TERENCE SMITH: Now D'Amato did vote against the 1994 crime bill that funded 100,000 new police officers. But many Republicans voted against it, on the grounds that it was laden with pork barrel spending. Now look at this D'Amato ad.

D'AMATO AD: Chuck Schumer voted to allow violent criminals to leave jail before serving their full sentence. He voted against mandatory sentences for criminals who use guns.

TERENCE SMITH: Yes, Schumer voted against a 1995 bill steering federal funding to states with mandatory minimum sentences. But he did so, he says, because New York didn't have such sentences. Now here's another D'Amato ad, followed by another Schumer ad.

D'AMATO AD: He voted to impose the first ever statewide property tax on all Long Island homeowners.

SCHUMER AD: D'Amato's been raising taxes on working families for three decades.

TERENCE SMITH: Here, both sides are selectively mining ancient history. As a state assemblyman in 1976, Schumer voted to let local communities raise property taxes to pay for education. And, as a Long Island town supervisor in the 1970s, D'Amato did just that.

D'AMATO AD: This year alone Chuck Schumer missed over 100 votes in Congress.

 
Distorting the facts.

 
 

TERENCE SMITH: With D'Amato's favorite "L" word - Liberal - seeming less sinister these days, he's now relentlessly attacking Schumer's attendance record. No matter that most of these missed votes were procedural, or on measures that passed overwhelmingly. Even his critics acknowledge that Schumer is one of the hardest working members of Congress. Nonetheless, he has been thrown on the defensive..

AD SPOKESMAN: The truth: Chuck Schumer has a 92 percent life-time attendance record - D'Amato - too many lies for too long.

TERENCE SMITH: On Columbus Day, he raced back to Washington so he wouldn't miss a vote.

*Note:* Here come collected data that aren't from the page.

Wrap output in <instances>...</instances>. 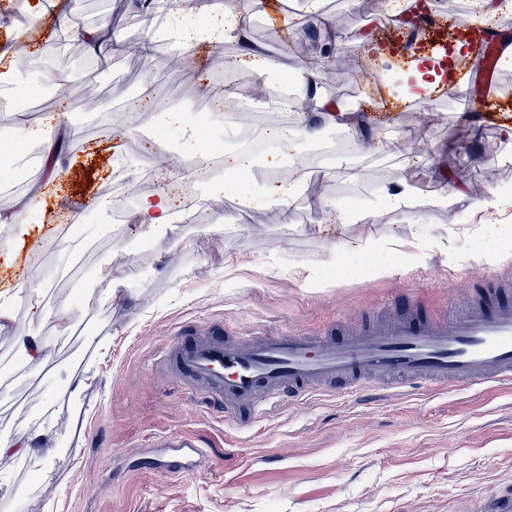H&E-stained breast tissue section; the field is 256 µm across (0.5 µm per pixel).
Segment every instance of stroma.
<instances>
[{"mask_svg":"<svg viewBox=\"0 0 512 512\" xmlns=\"http://www.w3.org/2000/svg\"><path fill=\"white\" fill-rule=\"evenodd\" d=\"M21 0H0V66L18 67L32 86H42L51 66L85 82L80 116H66L75 131L60 174L50 179L41 147L20 159L21 174L0 187V207L25 198L32 223L0 225V292L15 299V320L0 334V425L37 416L45 435L40 453L55 465L52 481L31 482L25 459L0 465V512H474L497 494L512 491V382L447 393L400 395L381 388L375 398L321 395L282 403L252 429L213 412L201 397L178 387L161 354L182 325L221 321L240 335L255 331L346 327L387 310L404 311L401 294L437 316L465 305L486 288L488 275L512 279V218L496 209L472 213L469 201L489 197L496 185H512V148L503 139L512 125V61L499 59L503 109L470 115L464 100L440 86L431 98L408 100L381 78L390 64L404 69V55L365 56L361 37L400 40L390 19L404 0H323L339 39L335 62L321 71L320 88L340 108L367 115L373 136L358 128L324 127L322 141L338 153L298 142V163L319 173L313 197L342 203L356 217L344 225H317L305 201L292 206L293 226L281 230L279 209L261 196L244 201L239 183L213 194L218 171L193 180L185 194L194 212L176 235L126 222L120 209L98 210L104 186L113 197L116 159L132 172L129 209L153 193L152 175L177 162L158 141L176 139L198 150L203 139L191 124L164 127L147 112L132 132L111 129L98 112L100 100L119 106L144 82L160 96L192 112L202 97L179 94L172 74L192 70L206 89L222 79L220 67L238 45L222 53L200 44L189 58L144 65L132 36L133 0H64L65 9L23 13ZM253 41L269 54L283 48L315 55L319 40L285 0H250ZM81 15L86 27L111 19L124 49L100 73L73 45L54 46L63 16ZM35 35L17 44V28ZM274 70L231 72L259 128L300 125L297 112L275 109ZM415 133L419 146L402 163L391 150ZM425 197L462 189L467 199L452 211L420 215L386 206L389 173ZM457 223L449 232V223ZM491 227L502 259L494 265L464 261L483 247L478 225ZM395 242L387 254L398 274H371V260L336 274V243ZM41 288L33 294L21 281ZM116 290L111 302L101 294ZM34 332L43 341L66 339L42 370L25 360L17 340ZM199 441L206 466L191 475L143 468L144 457L162 459L163 434Z\"/></svg>","mask_w":512,"mask_h":512,"instance_id":"stroma-1","label":"stroma"}]
</instances>
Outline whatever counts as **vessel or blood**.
I'll return each mask as SVG.
<instances>
[{
	"mask_svg": "<svg viewBox=\"0 0 512 512\" xmlns=\"http://www.w3.org/2000/svg\"><path fill=\"white\" fill-rule=\"evenodd\" d=\"M503 45L494 30L477 42L483 76L467 102L468 113L492 111ZM165 356L177 382L190 383L231 417L241 409L259 416L265 404L283 397L303 402L327 390H365L378 376L403 393L479 381L501 384L512 381V299H479L444 323L411 314L368 322L343 336L288 330L233 339L217 322L175 336ZM163 442L173 450L168 473H188L206 457L194 439L167 435Z\"/></svg>",
	"mask_w": 512,
	"mask_h": 512,
	"instance_id": "b4317fda",
	"label": "vessel or blood"
}]
</instances>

That meant skipping his own fundraiser in New York where the President spoke up for him.

PRESIDENT CLINTON: Every time it counts, just like today, Chuck Schumer is there to vote for you, for New York, for your children, and for the future, and I hope you'll give him a bigger vote in the United States Senate.

TERENCE SMITH: For the President, the stakes are personal as well as political. D'Amato is an old foe who chaired the Senate Whitewater hearings and now sits among the hostile majority that may sit in judgment as the President's impeachment jury. In the home stretch of this exceptionally fierce fight, a New York Times/CBS News poll suggests that voters are growing increasingly critical of the caustic tone of the campaign, and that most are blaming D'Amato. As for the outcome, the two candidates are tied at 44 percent each, with some slight movement toward Schumer. The final result may depend on whose ads New Yorkers find least objectionable: an incumbent who calls his opponent a lazy liberal, or a challenger who says his opponent is a long-time liar.